Ivan is right. I am tired. I am tired of being attacked mercilessly. I am tired of seeing the people around me torn down. I am tired of being flung about through space. Most of all, I’m tired of being flung about through time. I can see every portion of my life at once. I know when checkmate will be. I know when my story will end. But that also gives me a kind of freedom. I can’t die until certain things come to pass. And when they do, I’ll be able to do whatever I want for the last few hours of my life.

Then again, I’m also dead. My life does not just flash before my eyes. My life is piled on me all at once. I am dead and I am alive, and I’m graduating high school and being conceived all at once. It’s a strange feeling, but it also gives me a certain insight into death.

You may think dying is something sweet. You may believe in an afterlife. You may think that it’s endless nothingness. You may think that the energy that makes you up is released and brought back in something else. You may believe in past lives.
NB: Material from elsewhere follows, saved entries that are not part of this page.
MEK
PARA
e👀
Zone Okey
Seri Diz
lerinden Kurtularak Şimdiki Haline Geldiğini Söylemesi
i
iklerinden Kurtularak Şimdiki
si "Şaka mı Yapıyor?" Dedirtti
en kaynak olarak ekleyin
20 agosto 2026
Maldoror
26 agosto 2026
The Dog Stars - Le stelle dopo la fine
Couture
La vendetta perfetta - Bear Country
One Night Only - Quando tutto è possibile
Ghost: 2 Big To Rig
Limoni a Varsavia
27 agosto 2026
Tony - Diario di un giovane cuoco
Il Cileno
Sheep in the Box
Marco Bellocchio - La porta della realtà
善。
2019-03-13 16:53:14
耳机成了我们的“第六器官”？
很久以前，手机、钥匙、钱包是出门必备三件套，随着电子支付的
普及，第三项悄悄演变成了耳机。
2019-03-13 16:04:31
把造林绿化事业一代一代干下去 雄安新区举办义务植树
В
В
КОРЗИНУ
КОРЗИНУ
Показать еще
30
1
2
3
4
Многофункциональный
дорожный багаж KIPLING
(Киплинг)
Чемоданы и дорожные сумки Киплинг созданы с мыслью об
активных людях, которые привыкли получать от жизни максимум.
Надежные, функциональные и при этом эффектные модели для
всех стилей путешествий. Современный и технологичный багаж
When you think of dying, you may be picturing the friend you lost or martyr you worshiped. You may imagine them, as I sometimes did, turning their head over their shoulder, face split into a smile, their last laugh ringing through your head.
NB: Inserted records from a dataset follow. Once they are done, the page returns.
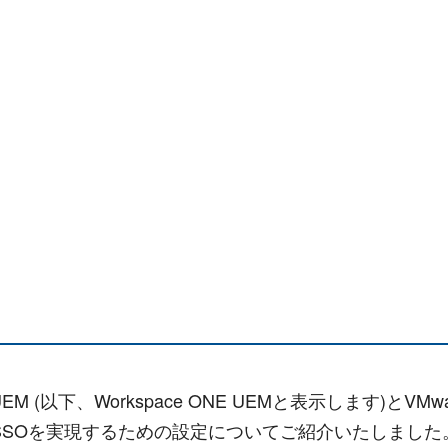
 UEM (以下、Workspace ONE UEMと表示します)とVMwar
SSOを実現するための設定についてご紹介いたしました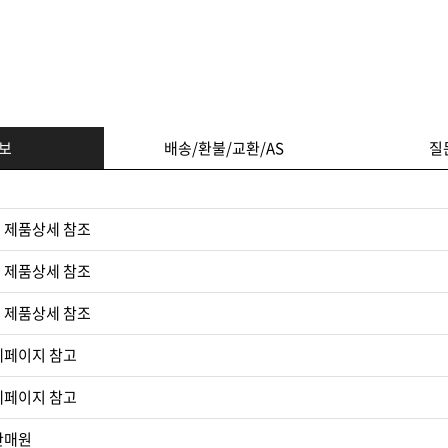
보
배송/환불/교환/AS
질
 제품상세 참조
 제품상세 참조
 제품상세 참조​
세페이지 참고
세페이지 참고​
판매원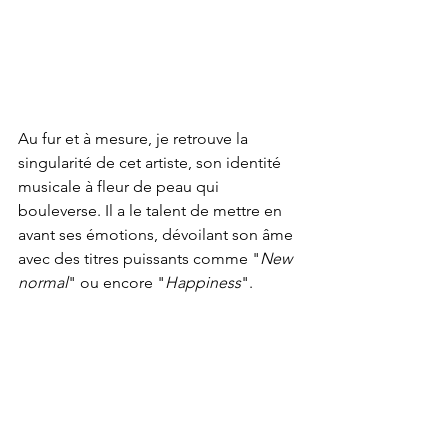
Au fur et à mesure, je retrouve la 
singularité de cet artiste, son identité 
musicale à fleur de peau qui 
bouleverse. Il a le talent de mettre en 
avant ses émotions, dévoilant son âme 
avec des titres puissants comme "
New 
normal
" ou encore "
Happiness
".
The truth about dying is that it’s just a verb. That’s it. Every day, millions upon billions of poor people are starving. Every night, insomniacs everywhere are staring out their window, cursing at the moon. Verbs. And yet scientists and theologians don’t spend their entire working lives trying to figure out what happens afterward.

But you don’t care about that. You don’t care about dying in and of itself, though it might be something to be concerned about. In fact, I’d be more concerned with dying than death. That’s what people care about – death. The state of being dead. Of being no longer alive. I don’t mind that bit. It’s fun, really.

If there’s an afterlife, then you don’t need to worry about death. You’ll be more or less alive anyways. And if it’s just nothing – then you don’t need to worry about it. Because by the time it comes around, you probably won’t even remember it.